| PETIKAN TEKS |

Anies — menyitir isi buku How Democrasies Die, menyinggung beberapa cara melemahkan demokrasi. Pertama, kuasai wasitnya. Kedua, menyingkirkan lawan politik dengan berbagai cara. Ketiga, mengganti aturan untuk melanggengkan kekuasaan.
Namun semua upaya ‘jahat dan culas’ yang dilakukan untuk mematikan demokrasi — tak mungkin bisa meredam keinginan rakyat banyak. Sebagaimana kutipan Lula di atas: “Kekuasaan bisa mematikan satu, dua atau 100 mawar. Tetapi dia tak bisa menghentikan datangnya musim semi. Dan kita berjuang untuk mencari musim semi.”

| TUGAS YANG DIKERJAKAN |
(a) Tulis ulang bagian petikan tentang demokrasi, mulai dari "Anies — menyitir" dan terus sampai "untuk melanggengkan kekuasaan.", dengan menukar "wasitnya" menjadi "hakimnya".
(b) Menurut petikan tentang demokrasi, apa yang tidak bisa dihentikan oleh kekuasaan?
(c) Apa saja cara melemahkan demokrasi yang disebut dalam petikan tentang demokrasi?

| DATA YANG DIBERIKAN |
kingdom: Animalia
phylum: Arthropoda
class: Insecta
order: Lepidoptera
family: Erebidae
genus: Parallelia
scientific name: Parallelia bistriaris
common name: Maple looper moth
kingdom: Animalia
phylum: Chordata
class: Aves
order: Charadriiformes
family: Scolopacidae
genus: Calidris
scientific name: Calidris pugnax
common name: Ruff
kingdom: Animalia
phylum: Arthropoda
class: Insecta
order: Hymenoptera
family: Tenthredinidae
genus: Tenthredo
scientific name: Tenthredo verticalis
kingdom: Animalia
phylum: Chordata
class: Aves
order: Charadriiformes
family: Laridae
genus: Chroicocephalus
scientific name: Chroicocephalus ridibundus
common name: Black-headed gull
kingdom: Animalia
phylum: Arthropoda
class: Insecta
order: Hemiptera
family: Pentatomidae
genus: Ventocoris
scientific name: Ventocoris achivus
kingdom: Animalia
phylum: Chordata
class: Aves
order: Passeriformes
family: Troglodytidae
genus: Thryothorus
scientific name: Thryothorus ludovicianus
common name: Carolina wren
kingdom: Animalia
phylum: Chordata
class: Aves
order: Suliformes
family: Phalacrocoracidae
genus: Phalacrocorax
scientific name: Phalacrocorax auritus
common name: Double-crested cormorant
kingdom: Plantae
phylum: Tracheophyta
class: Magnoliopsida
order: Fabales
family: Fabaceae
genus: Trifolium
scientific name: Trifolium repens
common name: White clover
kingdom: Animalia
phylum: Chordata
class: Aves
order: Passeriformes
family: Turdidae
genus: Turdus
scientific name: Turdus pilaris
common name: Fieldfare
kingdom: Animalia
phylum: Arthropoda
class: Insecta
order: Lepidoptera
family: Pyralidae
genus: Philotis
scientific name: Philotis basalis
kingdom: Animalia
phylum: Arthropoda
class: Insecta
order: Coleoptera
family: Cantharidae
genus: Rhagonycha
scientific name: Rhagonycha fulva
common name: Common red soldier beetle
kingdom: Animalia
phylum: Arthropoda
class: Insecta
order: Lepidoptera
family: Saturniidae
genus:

| JAWABAN TUGAS |
(a)
Anies — menyitir isi buku How Democrasies Die, menyinggung beberapa cara melemahkan demokrasi. Pertama, kuasai hakimnya. Kedua, menyingkirkan lawan politik dengan berbagai cara. Ketiga, mengganti aturan untuk melanggengkan kekuasaan.

(b) Datangnya musim semi.

(c)
- Kuasai wasitnya
- Menyingkirkan lawan politik dengan berbagai cara
- Mengganti aturan untuk melanggengkan kekuasaan